A woman’s rights over her own body is not a convincing argument for this couple who belong to an anti-abortion group and who have seven children themselves.
“We kept an echography of a baby that Esperanza lost at two and half months. We told our kids, it was a little brother or sister, that – we didn’t know if it was a boy or girl, but that it was in heaven now, with God. We keep it with the other kids’ photos,” says lawyer Luis Gutierrez de Cabiedes.
For Luis and his wife no arguments – legal, health, financial – can justify abortion, For them the government’s proposed reforms do not go far enough.
“In Spain abortion must be an offence, and should not be decriminalised. The mother always needs help; even more when she’s pregnant! Because she’s carrying a human being. And if they really don’t want the baby they can give it up for adoption. But really she can’t think of killing her baby!” says Luis’s wife.
“With abortion we put in process the extermination of our own civilisation. It’s one of the greatest mistakes our society makes,” insists Luis.
The ultimate target for the Right to Live campaign is zero abortions.
However its coordinator says the government should at least outlaw terminations in the case of foetal deformities.
And it should put into place a national adoption scheme, and help for single pregnant women facing social exclusion.
“For us it seems like opposing the right of a child to life poses a social problem. It is unfair. Spain spends 40 or 50 million a year to pay for abortions, and not a single euro to help pregnant women with their problems,” says the co-ordinator for Derecho a Vivir Gàdor Joya Verde.
A recent study suggests more than a quarter of Spanish abortions are for economic reasons.
Helping young mothers and pregnant women is the mission of the private Madrina foundation. It offers food aid, help with housing, or finding a job. It also has a “godmother” system for expectant mothers.
“The first aid cut in hard times is always aid for mothers. And that has produced a global crisis today. I believe that the future begins by helping these mothers, these young people, to get jobs, housing, and training,” the the Foundation’s President Conrado Giménez Agrela.

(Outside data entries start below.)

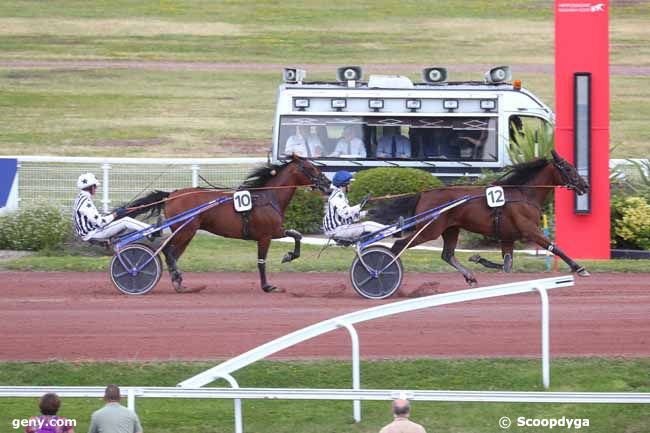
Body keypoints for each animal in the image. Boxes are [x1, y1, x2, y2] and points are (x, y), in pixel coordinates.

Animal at [126, 154, 330, 292]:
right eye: (310, 167)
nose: (327, 184)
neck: (267, 197)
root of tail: (171, 194)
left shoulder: (275, 232)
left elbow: (297, 235)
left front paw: (289, 256)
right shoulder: (267, 235)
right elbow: (262, 261)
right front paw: (267, 285)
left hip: (186, 232)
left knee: (172, 254)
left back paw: (178, 282)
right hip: (186, 231)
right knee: (169, 250)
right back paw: (175, 277)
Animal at [370, 150, 588, 286]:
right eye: (568, 168)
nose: (585, 185)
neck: (524, 194)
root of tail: (424, 193)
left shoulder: (507, 237)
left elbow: (507, 265)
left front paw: (478, 258)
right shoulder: (530, 231)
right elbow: (555, 248)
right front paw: (579, 268)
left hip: (451, 229)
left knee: (447, 255)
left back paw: (470, 276)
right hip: (429, 231)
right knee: (398, 245)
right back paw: (380, 273)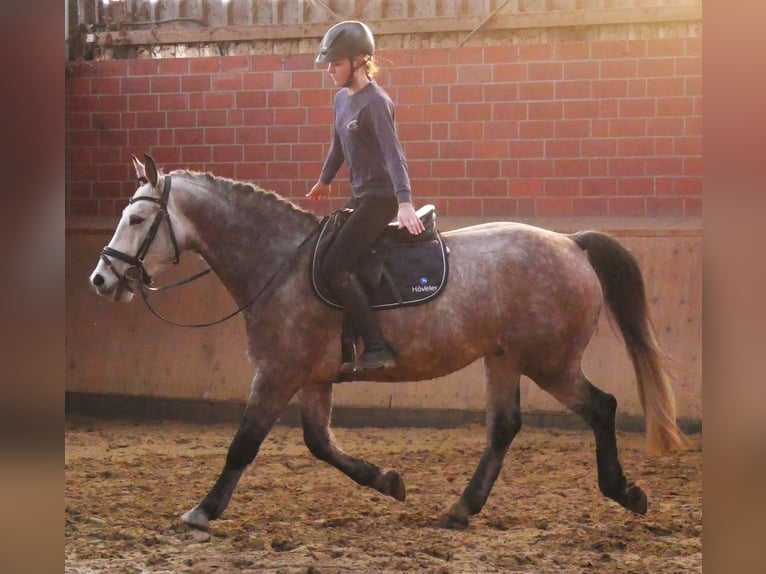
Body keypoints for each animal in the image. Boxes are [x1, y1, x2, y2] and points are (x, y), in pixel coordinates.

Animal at [89, 154, 686, 531]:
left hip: (550, 362)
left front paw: (203, 511)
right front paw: (389, 482)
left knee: (602, 407)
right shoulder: (312, 377)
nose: (101, 279)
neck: (277, 261)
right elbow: (319, 444)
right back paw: (460, 510)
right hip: (504, 358)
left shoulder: (278, 372)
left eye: (137, 217)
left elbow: (244, 444)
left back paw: (625, 492)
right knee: (504, 428)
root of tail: (571, 243)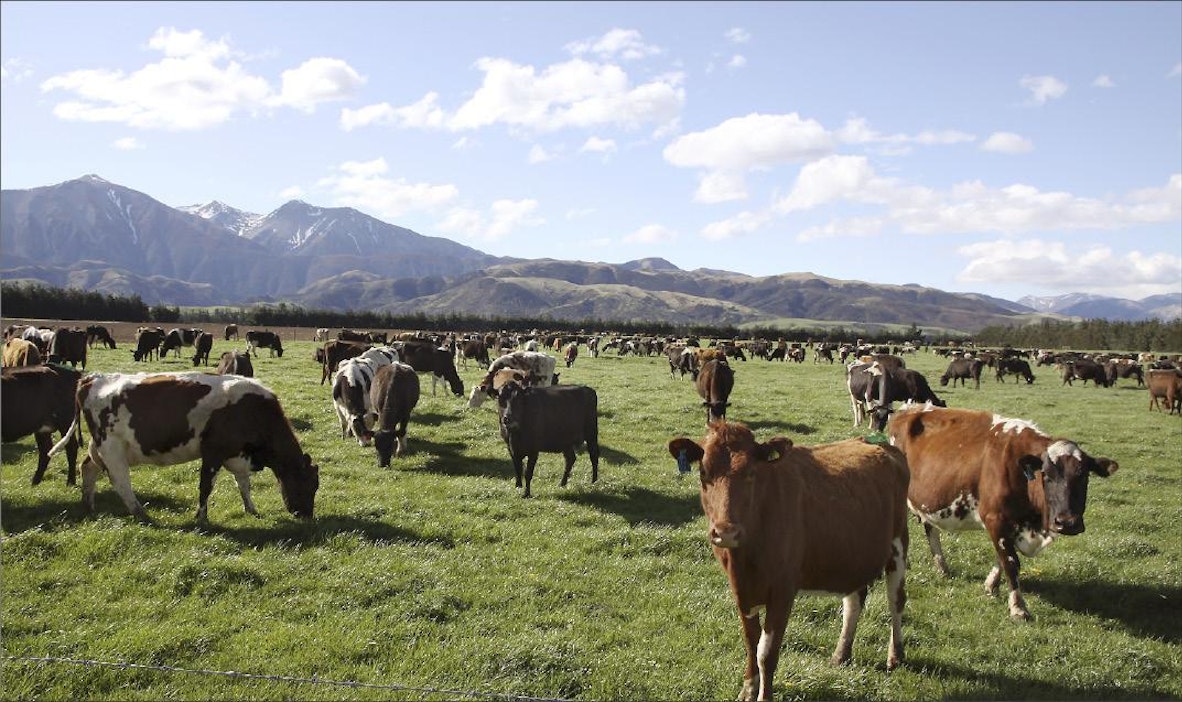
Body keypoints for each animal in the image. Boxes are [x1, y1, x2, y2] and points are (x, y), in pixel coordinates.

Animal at [49, 371, 319, 520]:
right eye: (308, 485)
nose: (306, 515)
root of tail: (92, 378)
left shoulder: (236, 453)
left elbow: (243, 485)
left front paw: (251, 509)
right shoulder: (213, 452)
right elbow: (206, 486)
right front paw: (201, 517)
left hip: (100, 448)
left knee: (88, 468)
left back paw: (88, 505)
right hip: (111, 447)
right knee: (120, 480)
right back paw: (140, 512)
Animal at [671, 420, 907, 699]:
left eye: (751, 472)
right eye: (703, 472)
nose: (726, 531)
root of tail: (876, 442)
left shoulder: (783, 590)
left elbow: (766, 652)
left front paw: (764, 695)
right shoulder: (741, 590)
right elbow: (750, 642)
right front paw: (748, 689)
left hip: (899, 543)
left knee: (896, 600)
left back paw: (895, 655)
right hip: (854, 554)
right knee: (854, 601)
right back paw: (841, 655)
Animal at [888, 404, 1115, 619]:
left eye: (1083, 476)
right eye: (1047, 476)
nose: (1067, 522)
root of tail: (909, 408)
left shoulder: (1011, 523)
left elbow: (1002, 556)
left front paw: (991, 585)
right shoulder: (995, 518)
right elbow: (1011, 561)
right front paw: (1018, 607)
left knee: (930, 529)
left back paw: (942, 567)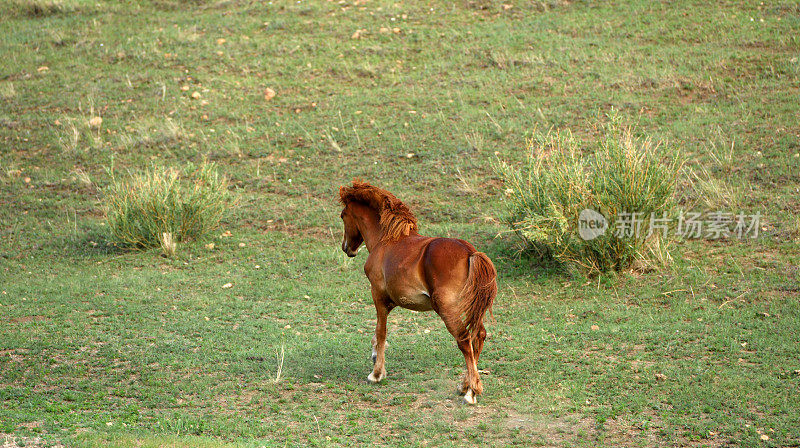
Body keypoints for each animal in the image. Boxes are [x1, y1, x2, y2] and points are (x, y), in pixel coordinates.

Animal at [336, 180, 494, 404]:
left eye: (343, 215)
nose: (347, 248)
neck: (387, 239)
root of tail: (470, 252)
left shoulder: (378, 296)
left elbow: (381, 332)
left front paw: (376, 374)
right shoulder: (390, 302)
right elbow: (377, 335)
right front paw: (375, 360)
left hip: (448, 309)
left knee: (464, 340)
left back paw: (471, 392)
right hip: (471, 309)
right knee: (478, 336)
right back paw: (464, 385)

In a class for young mothers with one or more children the hope is they will qualify for university. The foundation has alllowed them to escape poverty, which for most of them is no reason to abort. But opinions soften when presented with other reasons to abort.
“I said at the start that if I fell pregnant young I’d abort, because there’s a time for everything and I have lots to do before that, like study for example. But I don’t know…once I was pregnant I felt it, and I couldn’t do it. But I do strongly support abortion in the case of a problem birth. When I was tested for Downs syndrome it was very clear to me that abortion was the solution,” said one woman.
And what about in a case of rape?
“I wouldn’t keep it”, says another woman, “If someone has hurt me or made me suffer I wouldn’t think about it twice.”
Access to abortion is far from uniform, or unanimous around Europe. National laws vary, and the European Parliament has just stepped back from voting on whether or not to recognise abortion as a fundamental human right.